Like all offerings of Engineering 100, Microprocessors and Toys: An Introduction to Computing Systems is designed to attract both budding engineers and curious students from a variety of other disciplines. “The goal of the course,” Chen explains, “is to give students experience with the complete lifecycle of a substantial engineering project, and that includes looking at the market, proposing a design that fits that need, implementing the proposed design, and presenting the project.”

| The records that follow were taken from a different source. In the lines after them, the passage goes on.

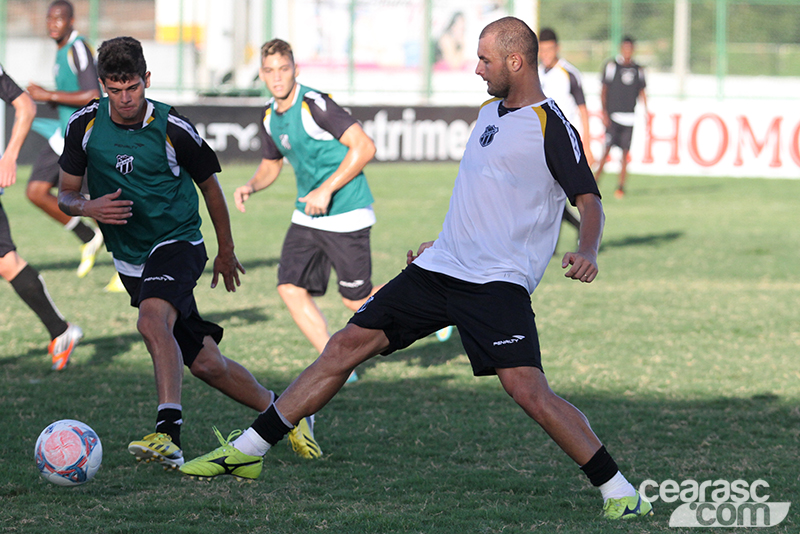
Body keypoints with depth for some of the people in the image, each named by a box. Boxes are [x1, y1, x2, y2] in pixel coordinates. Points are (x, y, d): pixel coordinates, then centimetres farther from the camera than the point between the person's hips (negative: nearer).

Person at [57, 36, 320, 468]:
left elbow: (209, 184, 4)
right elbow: (65, 195, 6)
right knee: (204, 363, 4)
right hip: (131, 261, 4)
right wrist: (88, 207, -18)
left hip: (178, 242, -4)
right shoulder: (85, 124, -4)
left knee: (152, 318, -35)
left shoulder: (173, 128, -12)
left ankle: (169, 435, -44)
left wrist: (226, 251, 14)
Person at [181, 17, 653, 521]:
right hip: (440, 270, 8)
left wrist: (586, 252, -33)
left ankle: (619, 492, -13)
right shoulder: (490, 112, 17)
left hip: (499, 284, -8)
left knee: (527, 388, -24)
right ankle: (249, 450, 11)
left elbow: (589, 199, -14)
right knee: (346, 346, 4)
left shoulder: (551, 126, -8)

Since group work is an important part of engineering, students are divided into groups of four. Each group is given a printed DE2 circuit board (donated by Altera). The course is co-taught with a technical communications instructor who aids the students in documentation and helps them prepare for product presentations. Assisted by pertinent lectures and given plenty of lab time, students configure their boards using CAD software and eventually build a working synthesizer of their unique design. Former student John Dydo recalls, “working in the group turned out to be great. It’s an experience when you have to deal with people who have different styles. It’s important to let people focus on their strengths.”
The key to Chen’s success? “I just spend a lot of time hanging out with them in the lab because it’s fun to be with the students and see what they’re doing. They enjoy it—they like getting the help. It also gives me a chance to be on the ground level with them, and see how they’re working together.”
Junior Ben Kempke, who went on to serve as an Instructional Assistant in two subsequent semesters of ENG 100, testifies to Chen’s dedication to teaching: “Prof. Chen wanted to get a personal knowledge of every student in the class. He memorizes everybody’s names the first day.”
Students in the class come away with an overview of at least three EECS courses and a smattering of a fourth. Most importantly, the course builds confidence and encourages further study. As Chen puts it, a student having completed Microprocessors and Toys has learned enough to appreciate the study of computer engineering - both how complicated it can seem, and how understandable it can be.